El Polo de Economía Circular de San José Chiapa iniciará operaciones en diciembre de 2027 con empresas mayoritariamente extranjeras, entre ellas DutchClean, Greenback, Proambi y TuzaGreen.
Así lo establece el proyecto federal, el cual —a reserva de que los opositores al mismo pudieran modificar el calendario mediante recursos legales— contempla como fecha límite para el desarrollo del plan, así como para la obtención de permisos por parte del desarrollador y de las empresas que se establecerán, diciembre de este año.
Se prevé que el equipamiento de los procesos y las fases de prueba se lleven a cabo entre enero y julio de 2027, para que finalmente el complejo entre en operaciones en diciembre de 2027.
#Puebla | Polo de Economía Circular arrancará en 2027 ♻️🏭
El complejo de San José Chiapa iniciará operaciones en diciembre de 2027 con la llegada de empresas de capital mayoritariamente extranjero.#Puebla #SanJoséChiapa #EconomíaCircular #Inversión pic.twitter.com/dvQQfwI7oX
— RETO diario (@retodiariomx) July 22, 2026
El proceso operativo contempla iniciar con una planta de separación de residuos, operada por Cemex, donde llegará la basura mezclada para ser clasificada y enviada al proceso correspondiente.
Tras la recepción de los desechos se realizará una separación inicial para retirar objetos de gran tamaño o materiales peligrosos.
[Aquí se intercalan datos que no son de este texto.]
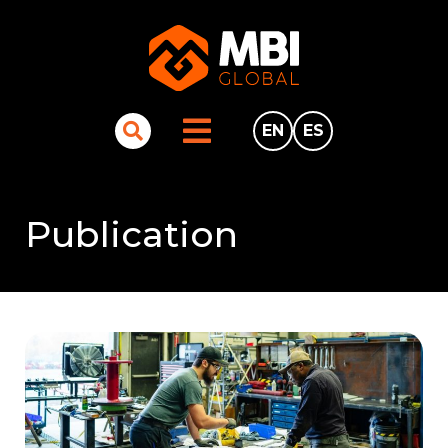
EN
ES
Publication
Posteriormente, se llevará a cabo la clasificación y compactación de cartón, papel, metales, vidrio y textiles, los cuales serán enviados a procesos de reciclaje.
La siguiente etapa contempla procesos especializados para distintos tipos de residuos:
- Orgánicos, con DutchClean (empresa de Países Bajos).
- Plásticos, con Greenback y la firma Petgas (empresa inglesa).
- Residuos electrónicos, con Proambi (México).
- Llantas, con TuzaGreen (empresa mexicana asociada con las estadounidenses HighTech y Asphalt Plus).
- Cascajo, con Cementos Sostenibles.
El Gobierno asegura que las empresas instaladas en el Polo no contaminarán ni generarán malos olores, ya que operarán con tecnologías cerradas y controladas, como la biodigestión hermética y el calentamiento controlado sin oxígeno. Asimismo, sostiene que no habrá humo, tiraderos, acumulación de basura ni generación de lixiviados.
También afirma que las empresas no utilizarán agua de la región, ya que el Polo está diseñado para ser autosuficiente mediante el aprovechamiento del agua generada durante el proceso de biodigestión. Incluso, se plantea que en el futuro podría aportar agua tratada a la región.